Many years ago, I was at a technology conference held in Burlingame, California.  One of the panel discussions was on Spam email.  This was in 1996, so Spam wasn’t all that prevalent and frankly there wasn’t much interest in the panel.  One of the panelists was very much for self regulation of certain aspects of online activity and one of those areas was user privacy and email marketing (sound familiar)?   In the end, the audience and the market said, “hey, what’s the big deal?  What’s the worst thing that can happen?”

This a screenshot of just one of my spam filter files this morning.  I empty it and each day it fills right back up.

 

Spamming Social Media

Had we acted on Spam before it was a problem, the online fraud and piracy industry would be a fraction of the size it is and we’d all not have to keep throw-away email addresses (c’mon, you know you have them).

Social marketing is exploding.  We all see it’s potential and power.  Hmm, in 1996 the Internet was exploding and we all saw its potential and power.  There is a direct correlation between the growth, maturity and evolution of the Internet and social marketing’s future.

In my humble opinion, we are not that far off from social spam creeping into reality.  Don’t believe me?  Discount this?
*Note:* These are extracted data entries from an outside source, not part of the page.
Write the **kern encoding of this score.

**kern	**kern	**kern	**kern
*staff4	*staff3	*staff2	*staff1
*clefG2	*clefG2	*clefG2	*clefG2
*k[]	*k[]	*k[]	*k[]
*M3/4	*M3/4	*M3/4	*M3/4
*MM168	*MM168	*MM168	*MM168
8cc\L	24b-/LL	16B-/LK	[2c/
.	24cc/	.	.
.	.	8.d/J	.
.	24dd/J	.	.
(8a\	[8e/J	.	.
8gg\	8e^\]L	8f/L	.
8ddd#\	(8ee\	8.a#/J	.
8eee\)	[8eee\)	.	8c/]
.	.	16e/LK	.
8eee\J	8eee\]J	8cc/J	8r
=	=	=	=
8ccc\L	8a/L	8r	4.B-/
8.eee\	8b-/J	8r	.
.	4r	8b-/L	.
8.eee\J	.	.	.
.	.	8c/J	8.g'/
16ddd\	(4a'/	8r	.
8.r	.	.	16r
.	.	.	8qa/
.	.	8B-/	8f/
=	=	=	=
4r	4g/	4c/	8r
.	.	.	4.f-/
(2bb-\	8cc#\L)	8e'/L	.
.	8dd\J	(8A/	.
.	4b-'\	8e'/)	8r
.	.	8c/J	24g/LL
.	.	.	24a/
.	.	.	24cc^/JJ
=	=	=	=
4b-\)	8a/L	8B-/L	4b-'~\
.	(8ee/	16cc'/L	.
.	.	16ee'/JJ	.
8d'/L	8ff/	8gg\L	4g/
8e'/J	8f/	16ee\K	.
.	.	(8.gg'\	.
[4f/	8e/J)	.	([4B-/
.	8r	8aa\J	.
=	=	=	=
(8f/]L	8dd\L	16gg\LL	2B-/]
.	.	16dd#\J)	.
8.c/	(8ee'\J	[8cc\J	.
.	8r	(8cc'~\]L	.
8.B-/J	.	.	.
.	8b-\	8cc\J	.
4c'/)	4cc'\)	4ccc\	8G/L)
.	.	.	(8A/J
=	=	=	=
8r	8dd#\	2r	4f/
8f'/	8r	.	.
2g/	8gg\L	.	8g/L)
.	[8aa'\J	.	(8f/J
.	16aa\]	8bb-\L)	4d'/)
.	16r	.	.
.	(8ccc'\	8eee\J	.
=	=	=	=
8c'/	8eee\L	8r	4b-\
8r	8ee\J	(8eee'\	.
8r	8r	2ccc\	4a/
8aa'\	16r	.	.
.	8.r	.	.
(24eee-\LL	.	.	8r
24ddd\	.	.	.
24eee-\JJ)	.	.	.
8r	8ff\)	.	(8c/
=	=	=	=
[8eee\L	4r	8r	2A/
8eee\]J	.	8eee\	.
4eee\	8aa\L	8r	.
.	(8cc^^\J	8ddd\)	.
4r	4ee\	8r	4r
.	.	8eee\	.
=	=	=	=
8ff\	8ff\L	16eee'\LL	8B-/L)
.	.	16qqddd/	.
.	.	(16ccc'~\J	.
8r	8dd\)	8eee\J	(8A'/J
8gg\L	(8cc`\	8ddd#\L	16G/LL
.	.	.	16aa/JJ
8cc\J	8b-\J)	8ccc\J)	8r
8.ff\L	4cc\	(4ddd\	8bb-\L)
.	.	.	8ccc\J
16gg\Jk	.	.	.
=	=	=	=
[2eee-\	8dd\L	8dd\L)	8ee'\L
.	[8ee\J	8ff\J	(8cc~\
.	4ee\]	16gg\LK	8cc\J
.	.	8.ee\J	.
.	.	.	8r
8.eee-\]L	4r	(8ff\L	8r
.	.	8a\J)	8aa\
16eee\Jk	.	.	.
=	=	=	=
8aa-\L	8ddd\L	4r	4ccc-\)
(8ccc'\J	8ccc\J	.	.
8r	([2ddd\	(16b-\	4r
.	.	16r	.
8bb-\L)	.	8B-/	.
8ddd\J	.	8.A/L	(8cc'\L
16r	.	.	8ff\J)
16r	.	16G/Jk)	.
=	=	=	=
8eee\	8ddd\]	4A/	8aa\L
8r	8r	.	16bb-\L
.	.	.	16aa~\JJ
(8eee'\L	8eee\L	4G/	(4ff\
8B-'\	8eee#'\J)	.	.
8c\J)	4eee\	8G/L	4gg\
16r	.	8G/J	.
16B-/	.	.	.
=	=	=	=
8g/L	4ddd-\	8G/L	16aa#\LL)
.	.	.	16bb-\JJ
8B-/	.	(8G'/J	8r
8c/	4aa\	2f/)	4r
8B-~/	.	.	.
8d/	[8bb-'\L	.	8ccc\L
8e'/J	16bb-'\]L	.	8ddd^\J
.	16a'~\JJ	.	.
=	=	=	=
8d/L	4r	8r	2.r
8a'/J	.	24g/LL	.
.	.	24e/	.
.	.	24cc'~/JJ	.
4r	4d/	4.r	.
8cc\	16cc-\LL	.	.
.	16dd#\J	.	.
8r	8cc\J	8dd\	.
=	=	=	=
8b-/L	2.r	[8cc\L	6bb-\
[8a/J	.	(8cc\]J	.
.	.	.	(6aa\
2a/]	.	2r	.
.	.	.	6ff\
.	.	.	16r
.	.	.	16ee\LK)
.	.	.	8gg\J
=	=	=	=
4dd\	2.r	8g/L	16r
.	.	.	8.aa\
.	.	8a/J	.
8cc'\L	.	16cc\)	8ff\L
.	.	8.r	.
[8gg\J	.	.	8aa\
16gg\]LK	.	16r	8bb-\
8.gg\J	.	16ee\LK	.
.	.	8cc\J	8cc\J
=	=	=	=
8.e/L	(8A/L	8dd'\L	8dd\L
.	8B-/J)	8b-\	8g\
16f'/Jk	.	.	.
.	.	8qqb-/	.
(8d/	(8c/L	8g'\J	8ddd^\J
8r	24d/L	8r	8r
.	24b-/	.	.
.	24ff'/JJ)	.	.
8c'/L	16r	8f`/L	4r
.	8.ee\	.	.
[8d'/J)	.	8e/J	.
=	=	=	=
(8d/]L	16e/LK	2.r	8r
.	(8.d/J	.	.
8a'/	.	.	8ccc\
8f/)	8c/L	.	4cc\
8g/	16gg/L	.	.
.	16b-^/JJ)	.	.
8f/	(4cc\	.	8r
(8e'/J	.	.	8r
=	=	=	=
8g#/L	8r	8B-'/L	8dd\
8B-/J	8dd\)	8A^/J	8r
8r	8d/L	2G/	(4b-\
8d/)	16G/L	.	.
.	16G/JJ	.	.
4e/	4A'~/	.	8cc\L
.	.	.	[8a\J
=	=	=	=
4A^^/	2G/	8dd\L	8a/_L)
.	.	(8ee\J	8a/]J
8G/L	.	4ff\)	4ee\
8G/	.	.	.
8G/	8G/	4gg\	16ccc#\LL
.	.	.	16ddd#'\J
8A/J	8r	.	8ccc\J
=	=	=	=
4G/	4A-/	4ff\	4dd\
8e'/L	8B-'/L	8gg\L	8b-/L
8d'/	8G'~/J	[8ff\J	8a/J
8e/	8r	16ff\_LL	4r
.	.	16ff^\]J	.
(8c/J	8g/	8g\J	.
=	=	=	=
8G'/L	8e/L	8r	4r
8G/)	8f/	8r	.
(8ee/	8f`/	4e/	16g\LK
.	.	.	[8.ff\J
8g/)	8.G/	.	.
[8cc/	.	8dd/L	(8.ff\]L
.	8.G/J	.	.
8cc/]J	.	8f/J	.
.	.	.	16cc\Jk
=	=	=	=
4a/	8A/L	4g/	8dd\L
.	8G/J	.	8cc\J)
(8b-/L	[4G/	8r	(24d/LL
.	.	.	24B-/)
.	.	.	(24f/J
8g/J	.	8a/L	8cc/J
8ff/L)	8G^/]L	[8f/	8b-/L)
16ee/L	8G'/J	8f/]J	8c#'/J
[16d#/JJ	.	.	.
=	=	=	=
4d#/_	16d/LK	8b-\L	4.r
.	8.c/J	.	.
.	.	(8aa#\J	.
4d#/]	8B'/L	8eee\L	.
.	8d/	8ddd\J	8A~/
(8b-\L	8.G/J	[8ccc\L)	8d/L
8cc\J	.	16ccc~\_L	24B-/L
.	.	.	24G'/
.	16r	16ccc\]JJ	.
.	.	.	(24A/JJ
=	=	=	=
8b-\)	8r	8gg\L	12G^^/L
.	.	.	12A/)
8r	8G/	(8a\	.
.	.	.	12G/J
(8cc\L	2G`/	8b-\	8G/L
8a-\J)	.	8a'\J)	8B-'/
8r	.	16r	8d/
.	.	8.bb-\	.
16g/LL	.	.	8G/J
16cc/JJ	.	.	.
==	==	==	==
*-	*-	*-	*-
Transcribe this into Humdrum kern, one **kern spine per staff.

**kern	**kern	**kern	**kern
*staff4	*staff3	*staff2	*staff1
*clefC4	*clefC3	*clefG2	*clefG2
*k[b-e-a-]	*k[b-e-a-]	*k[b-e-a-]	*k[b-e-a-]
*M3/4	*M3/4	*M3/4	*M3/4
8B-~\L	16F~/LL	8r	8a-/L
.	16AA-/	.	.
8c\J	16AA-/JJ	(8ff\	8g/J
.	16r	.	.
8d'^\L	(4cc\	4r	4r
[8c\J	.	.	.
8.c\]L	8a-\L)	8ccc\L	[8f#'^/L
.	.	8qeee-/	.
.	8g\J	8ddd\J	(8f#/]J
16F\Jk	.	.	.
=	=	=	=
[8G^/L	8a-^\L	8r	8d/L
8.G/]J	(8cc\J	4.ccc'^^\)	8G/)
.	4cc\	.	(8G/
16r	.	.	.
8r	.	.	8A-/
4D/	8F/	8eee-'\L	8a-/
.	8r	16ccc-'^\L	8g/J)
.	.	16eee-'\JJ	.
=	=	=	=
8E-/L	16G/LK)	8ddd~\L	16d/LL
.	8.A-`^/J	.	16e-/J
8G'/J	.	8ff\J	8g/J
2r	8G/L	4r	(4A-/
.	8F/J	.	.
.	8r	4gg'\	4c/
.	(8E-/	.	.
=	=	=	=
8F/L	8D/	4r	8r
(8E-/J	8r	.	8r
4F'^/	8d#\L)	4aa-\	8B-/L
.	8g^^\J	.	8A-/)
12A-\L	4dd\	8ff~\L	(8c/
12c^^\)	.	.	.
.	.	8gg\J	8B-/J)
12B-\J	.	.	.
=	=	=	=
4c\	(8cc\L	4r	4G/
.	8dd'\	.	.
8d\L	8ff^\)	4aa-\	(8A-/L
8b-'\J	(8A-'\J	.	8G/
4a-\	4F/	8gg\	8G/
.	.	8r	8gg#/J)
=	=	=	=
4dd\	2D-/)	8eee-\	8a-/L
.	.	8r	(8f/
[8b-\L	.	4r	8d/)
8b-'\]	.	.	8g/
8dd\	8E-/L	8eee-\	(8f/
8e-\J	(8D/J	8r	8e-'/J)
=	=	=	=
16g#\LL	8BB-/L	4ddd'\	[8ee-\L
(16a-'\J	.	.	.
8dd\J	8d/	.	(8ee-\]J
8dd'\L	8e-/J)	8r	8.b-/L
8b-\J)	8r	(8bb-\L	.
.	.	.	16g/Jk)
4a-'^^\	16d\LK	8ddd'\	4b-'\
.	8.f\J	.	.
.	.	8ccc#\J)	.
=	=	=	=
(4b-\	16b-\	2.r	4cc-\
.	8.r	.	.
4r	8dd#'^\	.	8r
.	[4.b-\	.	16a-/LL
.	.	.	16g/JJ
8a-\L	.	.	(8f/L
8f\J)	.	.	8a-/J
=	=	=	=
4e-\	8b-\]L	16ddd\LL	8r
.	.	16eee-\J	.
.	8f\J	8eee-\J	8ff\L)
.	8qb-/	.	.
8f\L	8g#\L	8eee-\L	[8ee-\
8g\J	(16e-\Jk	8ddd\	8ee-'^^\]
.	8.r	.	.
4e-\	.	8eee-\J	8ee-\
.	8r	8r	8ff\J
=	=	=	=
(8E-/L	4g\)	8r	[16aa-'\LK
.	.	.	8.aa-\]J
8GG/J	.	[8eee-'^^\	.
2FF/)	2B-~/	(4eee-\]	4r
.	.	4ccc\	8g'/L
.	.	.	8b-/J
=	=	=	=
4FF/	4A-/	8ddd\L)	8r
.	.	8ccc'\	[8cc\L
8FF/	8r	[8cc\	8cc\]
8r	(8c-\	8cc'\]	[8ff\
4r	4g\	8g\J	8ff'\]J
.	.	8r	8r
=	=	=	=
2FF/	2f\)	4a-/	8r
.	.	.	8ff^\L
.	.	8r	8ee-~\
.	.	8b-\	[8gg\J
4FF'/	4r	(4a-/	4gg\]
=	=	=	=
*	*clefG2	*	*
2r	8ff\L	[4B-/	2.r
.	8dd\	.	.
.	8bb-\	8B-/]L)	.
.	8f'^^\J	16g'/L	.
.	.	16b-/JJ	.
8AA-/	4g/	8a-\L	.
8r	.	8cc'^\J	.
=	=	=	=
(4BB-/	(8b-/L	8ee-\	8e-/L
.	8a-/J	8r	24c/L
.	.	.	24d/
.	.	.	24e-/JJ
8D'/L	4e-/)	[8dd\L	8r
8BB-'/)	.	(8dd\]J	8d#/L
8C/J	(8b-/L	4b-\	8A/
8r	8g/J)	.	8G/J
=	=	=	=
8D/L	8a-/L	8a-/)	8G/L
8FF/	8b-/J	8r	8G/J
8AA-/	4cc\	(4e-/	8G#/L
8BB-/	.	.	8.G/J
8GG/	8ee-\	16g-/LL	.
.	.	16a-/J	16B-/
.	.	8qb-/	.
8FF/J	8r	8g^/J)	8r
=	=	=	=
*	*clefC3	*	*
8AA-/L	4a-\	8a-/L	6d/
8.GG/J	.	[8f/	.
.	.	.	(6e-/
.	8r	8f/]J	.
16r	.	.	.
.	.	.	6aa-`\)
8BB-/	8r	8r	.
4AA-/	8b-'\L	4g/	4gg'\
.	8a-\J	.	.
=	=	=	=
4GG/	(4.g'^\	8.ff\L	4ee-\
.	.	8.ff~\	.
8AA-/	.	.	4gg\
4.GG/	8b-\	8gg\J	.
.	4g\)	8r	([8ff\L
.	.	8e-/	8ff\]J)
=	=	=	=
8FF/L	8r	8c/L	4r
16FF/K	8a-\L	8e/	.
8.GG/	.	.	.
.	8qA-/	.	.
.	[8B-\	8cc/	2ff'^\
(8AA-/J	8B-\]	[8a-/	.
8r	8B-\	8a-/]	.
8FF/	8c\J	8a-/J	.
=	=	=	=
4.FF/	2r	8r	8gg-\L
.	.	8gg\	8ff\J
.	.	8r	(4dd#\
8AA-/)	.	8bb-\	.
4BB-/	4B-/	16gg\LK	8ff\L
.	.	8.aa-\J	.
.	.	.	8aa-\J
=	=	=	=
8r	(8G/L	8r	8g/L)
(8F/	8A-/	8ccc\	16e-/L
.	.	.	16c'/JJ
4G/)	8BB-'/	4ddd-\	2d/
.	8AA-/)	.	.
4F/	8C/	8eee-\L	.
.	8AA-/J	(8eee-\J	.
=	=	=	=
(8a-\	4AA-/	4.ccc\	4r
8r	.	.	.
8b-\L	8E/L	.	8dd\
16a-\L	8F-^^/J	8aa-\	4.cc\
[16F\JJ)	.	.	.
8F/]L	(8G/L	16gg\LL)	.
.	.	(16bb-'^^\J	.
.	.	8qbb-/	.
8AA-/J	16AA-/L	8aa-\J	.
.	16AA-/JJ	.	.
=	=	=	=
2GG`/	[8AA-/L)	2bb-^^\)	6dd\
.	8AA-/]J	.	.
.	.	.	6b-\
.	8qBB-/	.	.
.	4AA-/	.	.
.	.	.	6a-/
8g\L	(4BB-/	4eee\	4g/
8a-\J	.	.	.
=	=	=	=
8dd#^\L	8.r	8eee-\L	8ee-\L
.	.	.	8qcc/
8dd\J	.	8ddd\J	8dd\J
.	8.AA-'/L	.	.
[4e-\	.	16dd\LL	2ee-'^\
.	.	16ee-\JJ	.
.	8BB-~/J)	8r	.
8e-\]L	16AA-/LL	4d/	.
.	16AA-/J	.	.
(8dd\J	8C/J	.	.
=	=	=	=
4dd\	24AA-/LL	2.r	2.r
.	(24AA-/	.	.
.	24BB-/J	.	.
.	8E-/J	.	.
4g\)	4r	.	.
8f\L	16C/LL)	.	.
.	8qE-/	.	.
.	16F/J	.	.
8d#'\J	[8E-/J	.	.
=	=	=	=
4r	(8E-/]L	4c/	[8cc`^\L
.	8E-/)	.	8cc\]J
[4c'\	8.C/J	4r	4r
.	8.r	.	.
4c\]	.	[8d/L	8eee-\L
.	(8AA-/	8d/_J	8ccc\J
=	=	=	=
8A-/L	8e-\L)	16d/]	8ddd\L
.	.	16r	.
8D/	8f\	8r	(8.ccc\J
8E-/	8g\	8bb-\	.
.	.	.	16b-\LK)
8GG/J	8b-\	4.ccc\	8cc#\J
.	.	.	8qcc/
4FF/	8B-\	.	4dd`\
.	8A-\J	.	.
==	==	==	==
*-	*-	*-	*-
We see early evidence of this possibility in Phishing.  It’s a reality folks and it will happen unless we begin acting with some unified discipline.

We must pay attention to and apply the lessons Internet entrepreneurs, engineers and marketers have learned over the last fifteen years to social.  If we don’t, we will end up with one of two headaches sometime in the near future.

1.  Governmental regulation.  If you don’t think this is expensive, restrictive and a major deterrent to rapid innovation, ask a healthcare or financial services marketer how they approach trial and error in this space.

2.  A bankruptcy in trust.  Social is all about engagement, transparency and trust.  If a user is suspect about something being transparent and they have no or little trust, they won’t engage.  The reason email response rates are so low and firms like Exact Target exist is because of this very issue.

Either one of these will pour cold water on the growing flames of social marketing.  Social is a powerful disruptive force that helps brands better align with their customers, stakeholders and constituents.  It’s truly a win-win way…that is if we don’t screw it up.

So how can we avoid this?  A couple of ways.

1.  Tracking cause and effect.  Establishing best practices that consistently link the cause and the effect.

2. Establishing accepted general standards of performance and best practices.

3.  Training to standards and best practices.  Find leaders from across the industry or business to collaborate….competitors, colleagues alike.  We are all in this together.

4.  Self regulation or holding your organization accountable.

5.  Actively, participating in activities where best practices are shared, critiqued and bettered.

6.  Taking social seriously at every level of the organization and in every business unit.  Social isn’t and shouldn’t be owned or restricted to one tier or one department or BU (imagine if privacy standards only needed to be applied to IT and not to marketing?!)

7.  Look outside your organization, industry or team for inspiration, help, advice, insight or criticism.   Teams that are closed and intolerant to outside influence are shallow gene pools.

8.  Recognize that nothing you do or can do will be perfect.  It is always a work in progress.  However, remember good habits make things better and bad habits make things worse.

Recently, WOMMA embarked on an ambitious program called WOM-COMM.   WOM-COMM is essentially a virtual training program where seven recognized faculty members presented best practices, standards and approaches important to successful social programs.  Members were required to complete all seven sessions (with homework).  In the end, if the participant successfully completed the course, they were certified as doing so. 

(Full disclosure:  I am one of the seven WOM-COMM faculty.  The below certificate is a mock-up for the purposes of this blog).

WOMCOMM

Is WOM-COMM the silver bullet?  No.  Were the first two semesters perfect?  No.  Was it an important step in the right direction?  Absolutely.  For social to truly achieve its potential, we need more WOM-COMM and more universal commitment from the marketplace that social spam is dangerous.

My hat is off to the 214 agencies and brands who participated in WOM-COMM to date.  This is a great start.